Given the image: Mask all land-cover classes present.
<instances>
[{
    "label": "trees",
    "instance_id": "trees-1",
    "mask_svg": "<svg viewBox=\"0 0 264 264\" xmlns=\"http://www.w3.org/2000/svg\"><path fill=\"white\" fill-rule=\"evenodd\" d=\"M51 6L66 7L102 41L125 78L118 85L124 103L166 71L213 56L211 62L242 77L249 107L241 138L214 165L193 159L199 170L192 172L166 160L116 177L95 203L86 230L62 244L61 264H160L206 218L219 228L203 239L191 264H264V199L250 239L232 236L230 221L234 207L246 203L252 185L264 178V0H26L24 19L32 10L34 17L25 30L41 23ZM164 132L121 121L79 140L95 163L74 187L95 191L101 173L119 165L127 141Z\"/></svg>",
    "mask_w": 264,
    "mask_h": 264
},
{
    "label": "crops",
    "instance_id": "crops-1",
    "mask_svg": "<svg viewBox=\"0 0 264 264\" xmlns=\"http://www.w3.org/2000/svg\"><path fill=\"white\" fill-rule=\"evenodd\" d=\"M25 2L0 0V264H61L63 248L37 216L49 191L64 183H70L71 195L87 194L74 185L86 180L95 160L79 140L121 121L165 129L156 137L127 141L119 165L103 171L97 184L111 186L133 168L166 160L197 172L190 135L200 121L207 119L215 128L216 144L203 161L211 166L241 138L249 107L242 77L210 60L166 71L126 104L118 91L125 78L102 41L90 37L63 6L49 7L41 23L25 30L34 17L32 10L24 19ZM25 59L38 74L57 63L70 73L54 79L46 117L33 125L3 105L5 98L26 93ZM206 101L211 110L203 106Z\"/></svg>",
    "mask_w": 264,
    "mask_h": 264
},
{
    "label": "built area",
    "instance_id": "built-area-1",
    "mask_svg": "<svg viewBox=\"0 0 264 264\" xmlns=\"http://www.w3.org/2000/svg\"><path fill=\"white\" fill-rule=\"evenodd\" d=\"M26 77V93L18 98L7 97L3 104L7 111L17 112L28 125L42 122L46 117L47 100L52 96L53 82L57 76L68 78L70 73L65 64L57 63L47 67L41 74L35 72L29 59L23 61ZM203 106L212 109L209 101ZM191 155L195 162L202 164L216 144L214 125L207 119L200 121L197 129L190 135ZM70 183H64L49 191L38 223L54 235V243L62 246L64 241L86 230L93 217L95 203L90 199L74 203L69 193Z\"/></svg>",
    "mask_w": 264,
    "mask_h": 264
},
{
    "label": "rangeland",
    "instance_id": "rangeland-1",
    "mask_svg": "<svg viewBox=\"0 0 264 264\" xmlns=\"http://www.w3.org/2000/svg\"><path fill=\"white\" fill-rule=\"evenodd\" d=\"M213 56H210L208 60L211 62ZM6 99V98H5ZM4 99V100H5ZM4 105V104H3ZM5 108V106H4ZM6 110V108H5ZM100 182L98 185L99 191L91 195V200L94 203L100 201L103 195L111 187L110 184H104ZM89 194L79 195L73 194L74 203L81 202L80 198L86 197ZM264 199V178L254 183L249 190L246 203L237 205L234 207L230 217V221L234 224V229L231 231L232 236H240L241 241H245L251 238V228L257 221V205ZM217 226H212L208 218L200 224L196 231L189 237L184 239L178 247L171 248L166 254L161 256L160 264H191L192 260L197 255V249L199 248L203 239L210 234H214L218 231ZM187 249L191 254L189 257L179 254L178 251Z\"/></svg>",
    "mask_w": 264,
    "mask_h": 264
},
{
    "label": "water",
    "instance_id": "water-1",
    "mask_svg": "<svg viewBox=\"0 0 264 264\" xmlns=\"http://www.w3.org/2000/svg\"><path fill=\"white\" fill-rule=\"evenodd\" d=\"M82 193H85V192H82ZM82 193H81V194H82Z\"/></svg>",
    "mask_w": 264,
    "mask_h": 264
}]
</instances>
+ + + +
- [Exercise directions]
Can you set out every line above as a numbered list, leaving out any blank ones?

- [Answer for the task]
1. Given the image: Mask all land-cover classes present.
2. <instances>
3. [{
4.     "label": "trees",
5.     "instance_id": "trees-1",
6.     "mask_svg": "<svg viewBox=\"0 0 264 264\" xmlns=\"http://www.w3.org/2000/svg\"><path fill=\"white\" fill-rule=\"evenodd\" d=\"M51 6L66 7L102 41L125 78L118 85L124 103L166 71L213 56L211 62L242 77L249 107L241 138L214 165L193 159L199 170L192 172L166 160L116 177L95 203L86 230L62 244L61 264H160L206 218L219 228L203 239L191 264H264V199L250 239L232 236L230 221L234 207L246 203L252 185L264 178V0H26L24 19L32 10L34 17L25 30L41 23ZM164 132L121 121L79 140L95 163L74 187L95 191L101 173L119 165L127 141Z\"/></svg>",
7.     "mask_w": 264,
8.     "mask_h": 264
9. },
10. {
11.     "label": "crops",
12.     "instance_id": "crops-1",
13.     "mask_svg": "<svg viewBox=\"0 0 264 264\" xmlns=\"http://www.w3.org/2000/svg\"><path fill=\"white\" fill-rule=\"evenodd\" d=\"M25 2L0 0V264H61L63 248L37 216L49 191L64 183H70L71 195L87 194L74 185L86 180L95 160L79 140L121 121L165 129L156 137L127 141L119 165L103 171L97 184L111 186L133 168L166 160L197 172L190 135L200 121L207 119L215 128L216 144L203 161L211 166L241 138L249 107L242 77L210 60L166 71L126 104L118 91L125 78L102 41L90 37L63 6L49 7L41 23L25 30L34 17L32 10L24 19ZM25 59L38 74L57 63L70 73L54 79L46 117L33 125L3 105L5 98L26 93ZM206 101L211 110L203 106Z\"/></svg>",
14.     "mask_w": 264,
15.     "mask_h": 264
16. },
17. {
18.     "label": "built area",
19.     "instance_id": "built-area-1",
20.     "mask_svg": "<svg viewBox=\"0 0 264 264\" xmlns=\"http://www.w3.org/2000/svg\"><path fill=\"white\" fill-rule=\"evenodd\" d=\"M26 77V93L18 98L7 97L3 104L7 111L17 112L28 125L42 122L46 117L47 100L52 96L53 82L57 76L68 78L70 73L65 64L57 63L47 67L41 74L35 72L29 59L23 61ZM203 106L212 109L209 101ZM191 155L195 162L202 164L216 144L214 125L207 119L200 121L197 129L190 135ZM70 183H64L49 191L38 223L54 235V243L62 246L64 241L86 230L93 217L95 203L90 199L74 203L69 193Z\"/></svg>",
21.     "mask_w": 264,
22.     "mask_h": 264
23. },
24. {
25.     "label": "rangeland",
26.     "instance_id": "rangeland-1",
27.     "mask_svg": "<svg viewBox=\"0 0 264 264\" xmlns=\"http://www.w3.org/2000/svg\"><path fill=\"white\" fill-rule=\"evenodd\" d=\"M213 56H210L208 60L211 62ZM6 99V98H5ZM4 99V100H5ZM4 105V104H3ZM5 108V106H4ZM6 110V108H5ZM100 182L98 185L99 191L91 195V200L94 203L100 201L103 195L111 187L110 184H104ZM89 194L79 195L73 194L74 203L81 202L80 198L86 197ZM264 199V178L254 183L249 190L246 203L237 205L234 207L230 217V221L234 224V229L231 231L232 236H240L241 241H245L251 238V228L257 221V205ZM217 226H212L208 218L200 224L196 231L189 237L184 239L178 247L171 248L166 254L161 256L160 264H191L192 260L197 255V249L199 248L203 239L210 234H214L218 231ZM187 249L191 254L189 257L179 254L178 251Z\"/></svg>",
28.     "mask_w": 264,
29.     "mask_h": 264
30. },
31. {
32.     "label": "water",
33.     "instance_id": "water-1",
34.     "mask_svg": "<svg viewBox=\"0 0 264 264\" xmlns=\"http://www.w3.org/2000/svg\"><path fill=\"white\" fill-rule=\"evenodd\" d=\"M82 193H85V192H82ZM82 193H81V194H82Z\"/></svg>",
35.     "mask_w": 264,
36.     "mask_h": 264
37. }]
38. </instances>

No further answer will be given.